La Ville a inauguré, ce mardi 29 octobre, au Commun du Bâtiment d’art contemporain, une exposition très forte, consacrée aux saisonnières et saisonniers à Genève, exposition visible jusqu’au 24 novembre. L’impulsion pour ce projet provient d’une motion votée à une large majorité par le Conseil municipal de la Ville de Genève en septembre 2014, sur la base d’un texte déposé à l’origine par le groupe socialiste.

Cette exposition résulte de la mobilisation de compétences et de talents aussi bien historiques qu’artistiques, avec l’alliance du Collège du travail, des Archives contestataires et du Collectif Rosa Brux, afin de rendre hommage à ces femmes et ces hommes, tout en leur donnant la parole. Les historiennes et historiens documentent, analysent, mettent en perspective, et les artistes nous incitent à voir les choses autrement, nous bousculent parfois, amènent un regard décalé et créatif.

Genève est souvent citée comme berceau des droits humains, un lieu au service du dialogue pour la paix et le progrès, un carrefour des idées et des talents. C’est incontestablement aussi une cité multiculturelle, et j’aime la comparer à une belle mosaïque, très riche, avec plus de 40% de résident-e-s étranger-e-s de tous horizons, et 70% de personnes titulaires d’au moins une autre nationalité. Pourtant, il faut également faire face au revers de la médaille, aux faces sombres de notre histoire, aux manquements, aux iniquités et autres inégalités que Genève a couvertes et même souhaitées, dans le cadre d’une politique suisse de l’immigration qui reste une des plus restrictives d’Europe.

Comme le disait Tahar ben Jelloun : « On est toujours l’étranger que de quelqu’un. », une citation tirée du Racisme expliqué à ma fille. Des générations d’étrangers, à Genève, se sont succédées et ont été différemment étiquetées et traitées. Bien vus et acceptés, lorsqu’ils étaient fortunés et lettrés, ou au contraire stigmatisés et filtrés. C’est l’histoire même des migrations. Durant la deuxième partie du 20ème siècle la Suisse a décidé de faire appel aux personnes venant d’Italie, puis d’Espagne, du Portugal, d’ex-Yougoslavie…

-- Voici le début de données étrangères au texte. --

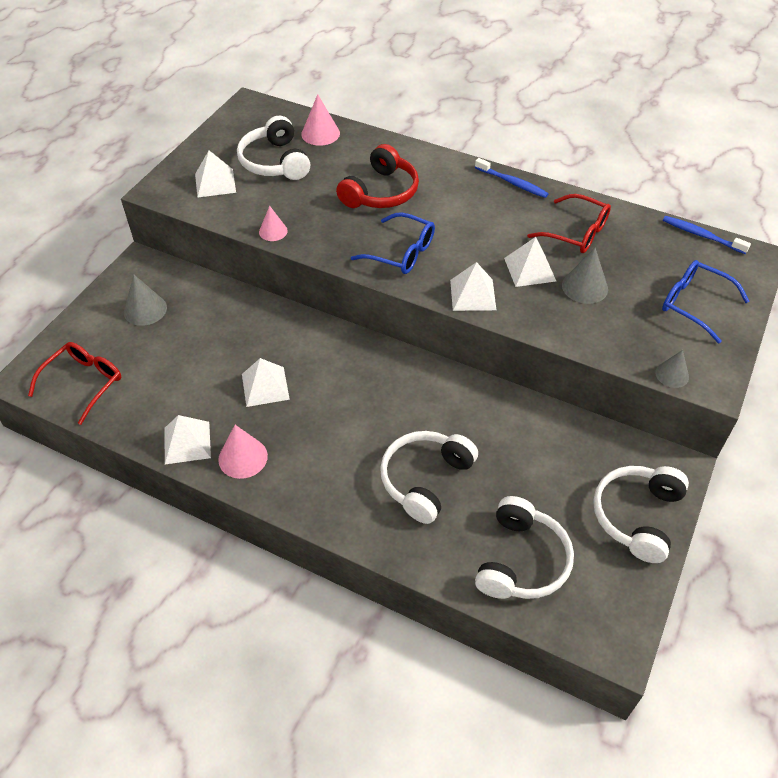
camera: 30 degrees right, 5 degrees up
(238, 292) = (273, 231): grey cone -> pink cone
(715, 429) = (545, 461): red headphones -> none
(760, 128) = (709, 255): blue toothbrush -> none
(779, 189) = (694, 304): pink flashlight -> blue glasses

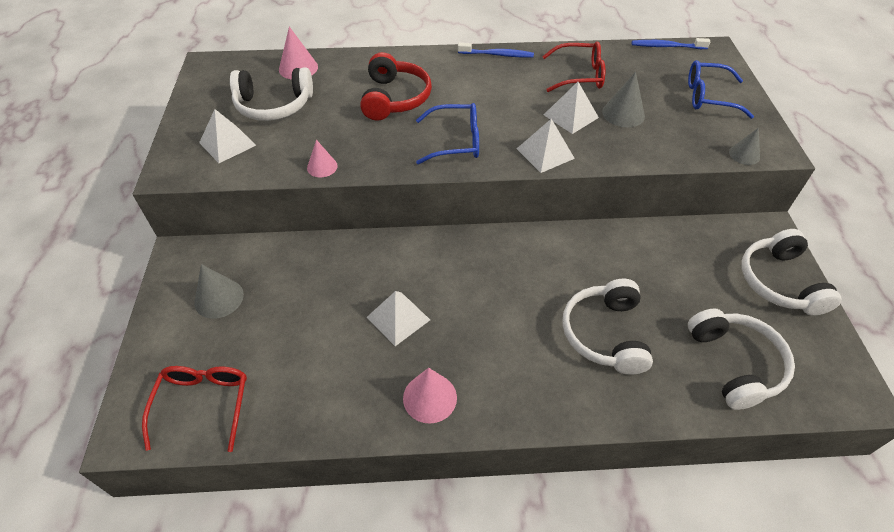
camera: 30 degrees left, 0 degrees up
(187, 442) = (363, 411): white pyramid -> none
(275, 162) = (274, 105): white headphones -> white headphones turned 45 degrees counterclockwise

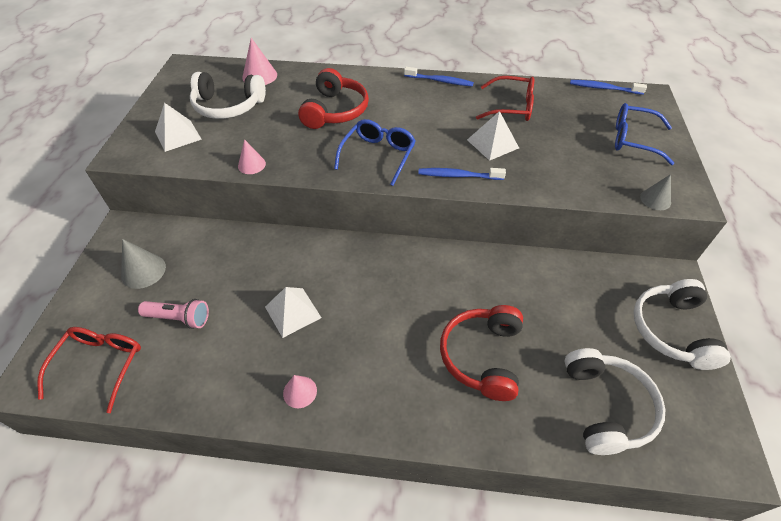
camera: 10 degrees right, 0 degrees up
(276, 342) = (179, 318): none -> pink flashlight
(430, 397) = (300, 392): pink cone -> pink cone, size x0.66
(456, 141) = (378, 155): blue glasses -> blue glasses turned 75 degrees counterclockwise
(545, 153) = (458, 176): white pyramid -> blue toothbrush
(605, 334) = (482, 356): white headphones -> red headphones
(623, 114) = (544, 147): grey cone -> none

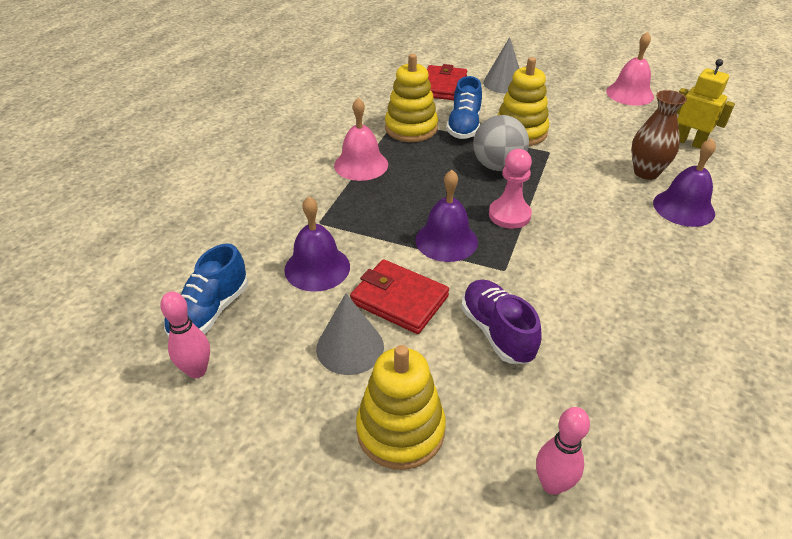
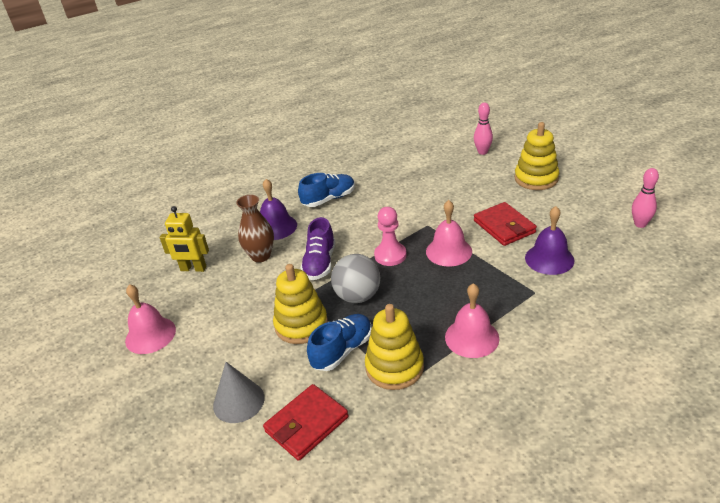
camera: 145 degrees left, 5 degrees down
(210, 312) = (631, 252): blue shoe -> blue shoe (329, 199)
(350, 347) = (546, 212): grey cone -> none
(446, 240) = (449, 251): purple bell -> pink bell
(497, 332) = (460, 199): purple shoe -> purple shoe (320, 263)
(689, 142) = (193, 269): yellow robot -> yellow robot turned 60 degrees counterclockwise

L’exploitation du travail humain n’est pas en soi une rareté, malheureusement, dans notre monde, hier et aujourd’hui, bien au contraire. Ce qui est particulièrement choquant dans l’histoire des saisonnières et des saisonniers, c’est ce statut officiel, le système inique mis en place. Parce qu’il s’agit bien d’un système, voulu et assumé, ancré dans des lois et des dispositifs formels, qui ne considère plus les personnes comme des êtres humains à part entière, mais réduits à des outils de production. Max Frisch l’a tellement bien dit avec sa célèbre phrase : « Nous attendions des bras et ce sont des hommes qui sont venus. » C’est particulièrement choquant que l’on puisse imaginer des hommes et des femmes non pas pour ce qu’ils et elles sont mais uniquement pour une petite partie de leur être, leur dimension purement productive. A Genève, dans les années 70, on comptait jusqu’à 10’000 titulaires de ce permis, chiffre qui redescendait brutalement dans les années de basse conjoncture, la Suisse « exportant » ainsi le chômage vers les pays d’origine[1].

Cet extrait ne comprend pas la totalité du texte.